De même pour Free : un article de ce site explique pourquoi chaque nouvel abonné qui reçoit une Freebox accroît l’avantage de Free sur Orange qui livre une Livebox. La Freebox a été conçue et réalisée par une équipe d’une dizaine de personnnes qui savaient ce qu’elles faisaient et pourquoi, tandis que la décision de lancer la Livebox, après avoir percolé à travers plusieurs couches (des centaines de personnes) de bureaucrates et d’X-Télécom hostiles à l’Internet et ignorants de sa nature, a débouché sur des contrats de sous-traitance minables et des livraisons de matériels hétéroclites et dysfonctionnels.

Là aussi, il ne servirait à rien que la direction d’Orange fasse appel à un cabinet de conseil compétent et scrupuleux pour remettre l’entreprise sur la bonne voie : les défauts qui la vouent à l’échec sont trop profondément enracinés dans sa culture.

Il existe une tentative pour conjurer cette fatalité : la création d’Orange Business Services (OBS) pourrait aboutir à la création d’une entreprise nouvelle, conforme aux exigences modernes et efficace, qui se substituerait à Orange old style, qu’il suffirait de laisser s’éteindre. Dans la même veine, la création d’Ouigo pourrait être la planche de salut d’une SNCF irrémédiablement archaïque. Mais je crains que la persistance de ces deux cultures d’entreprise périmées ne permette pas l’aboutissement de ces tentatives.

Extinction des dinosaures

On pourrait multiplier de tels exemples ; croire aujourd’hui que l’on peut faire marcher une entreprise industrielle, de services ou commerciale en traitant l’informatique et l’Internet par dessous la jambe, c’est comme penser créer une industrie sans électricité : c’est bien sûr possible, les usines textiles de Manchester à l’époque de Karl Marx en étaient la preuve, mais cela n’a aucune chance de succès au XXIème siècle. Eh bien c’est la même chose pour l’informatique.

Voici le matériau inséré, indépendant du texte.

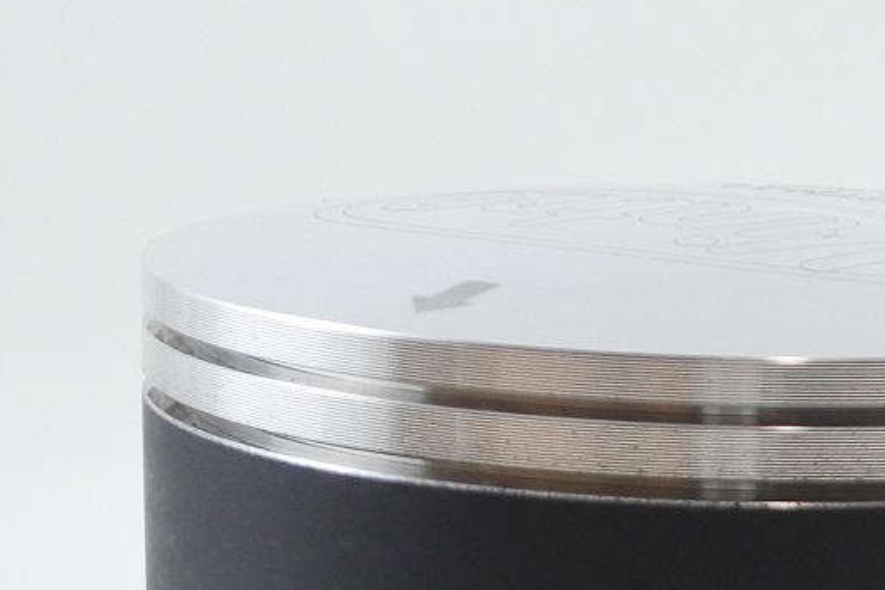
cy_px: 841
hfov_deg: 16.5
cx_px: 738
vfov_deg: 10.8
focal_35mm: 123
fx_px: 3024
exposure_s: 1/125
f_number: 4
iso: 560
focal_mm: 13.7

Les entreprises nouvelles des exemples ci-dessus, WhatsApp, Amazon, Free, ont bâti leur succès sur leur système d’information (SI) et leur informatique. Si on regarde, pour comparer, les systèmes d’information et les infrastructures informatiques des entreprises traditionnelles, même sans entrer dans les détails, difficiles à connaître, des processus internes, on remarque des différences flagrantes. Les « traditionnels » utilisent des outils... traditionnels : Microsoft et Oracle à tous les étages ; outre que cela grève leurs budgets et rend très difficile tout changement d’orientation, ces systèmes canalisent leurs développements vers des solutions d’une lourdeur insupportable, pour le plus grand bénéfice des éditeurs de logiciels en question. Les « nouveaux », qui ont construit leur SI à partir d’une feuille blanche, ont choisi d’emblée des solutions modernes et légères, à base le plus souvent de logiciels libres et de langages modernes, ce qui leur assure des coûts moindres et une adaptabilité bien meilleure. Les autres ne survivront pas. Plus je participe aux travaux de l’Institut de l’Iconomie, plus j’en suis convaincu.